Back in 2010, returning Olympic hero Usain Bolt took to the DJ Booth during his victory party and declared that only ‘Gaza’ tunes were to be spun. “And anybody nuh like dat” Bolt added, according to The Village Voice “can jump inna gully”. In October of last year, during Kingston’s premier track showcase night ‘Uptown Mondays’, the Gold medallist again took to the stage, to diss Alkaline directly. “One likkle youth a try imitate the Gaza youth, mi nah call nuh name … three blind mice, three blind mice [a reference to Alkaline’s lenses]” Bolt hollered, “All when him incarcerate and a easy himself. When the boss come a road, hear mi a seh? I will be downtown for the Gaza Boss, hear mi seh,”

Bolt’s comments caused a furore in Kingston. In response, a month later Alkaline released ‘Champion Boy’, taking not-so-subtle aim at Bolt and by extension Vybz, who Alkaline and co. perhaps feel cannot sustain his dominance from behind prison walls for much longer:

“Champion mi a di Champion Boy

One bagga gold medal pan mi eno

Champion Boy yuh kno di damn thing guh

Pan a podium a sing di anthem tuh

Dem yah story yah cyaa guh pan ER

it affi guh pan profile”

According to Jamaica TakeOut, Alkaline has teamed up with ‘Gully’ kingpin Mavado to record a medley of their ‘Fire Starta’ tracks.

Sources close to the recently MC had this to say: Alkaline been working overtime in studios, recording several tracks per day and lowkey shooting multiple music videos.
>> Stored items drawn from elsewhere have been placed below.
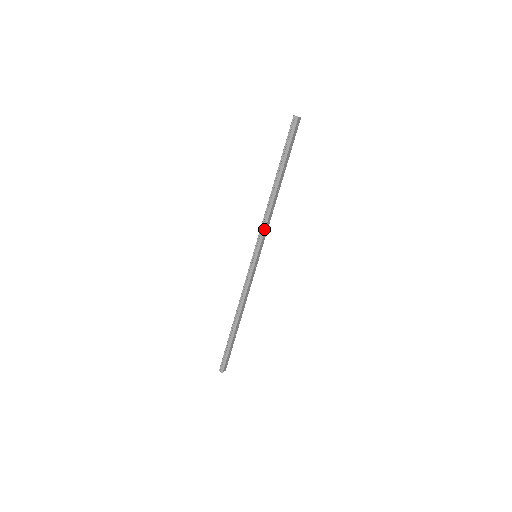
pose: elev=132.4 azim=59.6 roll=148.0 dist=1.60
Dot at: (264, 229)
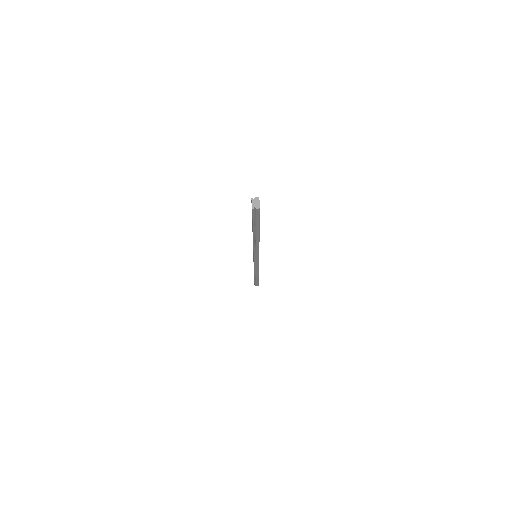
Dot at: (258, 252)
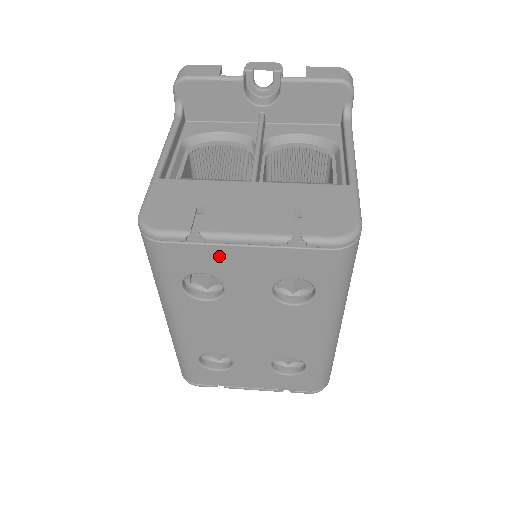
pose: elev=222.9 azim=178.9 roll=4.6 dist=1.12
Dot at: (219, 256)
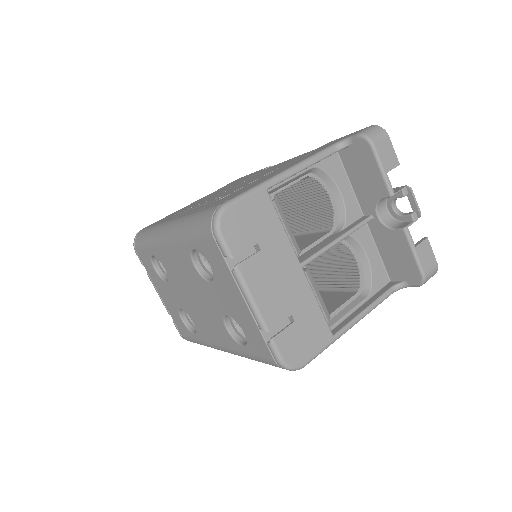
Dot at: (228, 280)
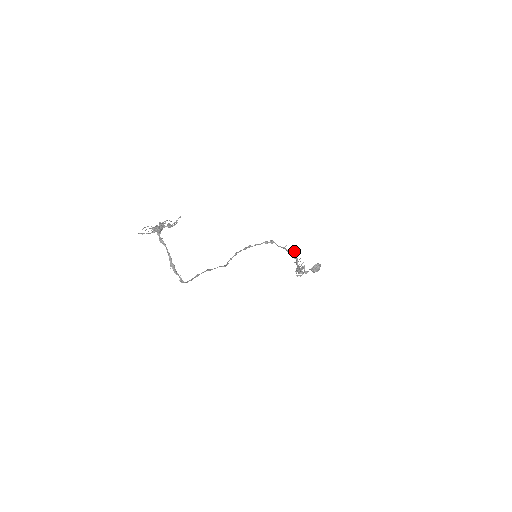
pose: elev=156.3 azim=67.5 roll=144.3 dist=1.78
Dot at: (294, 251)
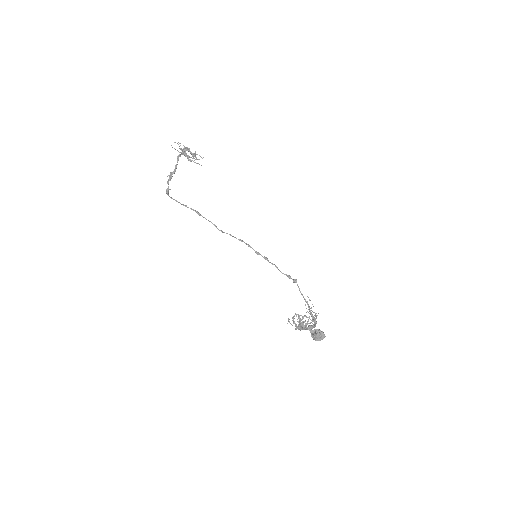
Dot at: occluded
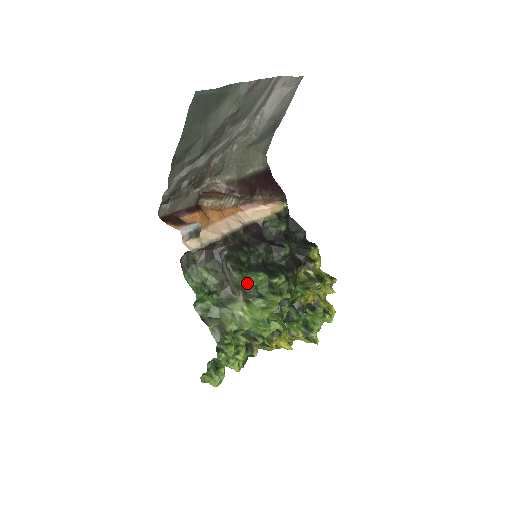
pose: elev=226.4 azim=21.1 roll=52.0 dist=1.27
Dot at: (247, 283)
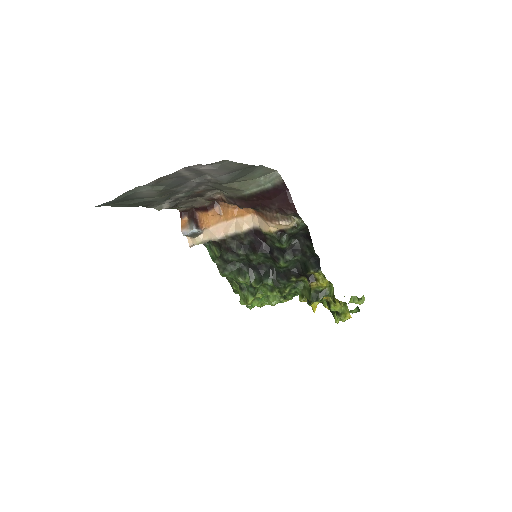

The plan is to outrank Worl Boss [Kartel] during the year 2016.”

Though seminal-feeling for its sheer anthem-ness, if you factor in as well the single’s success you can easily imagine ‘Champion Boy’ coming to represent a changing of the guard moment for Jamaican dancehall – the new wave declaring that the King is dead, long live the Champion Boy.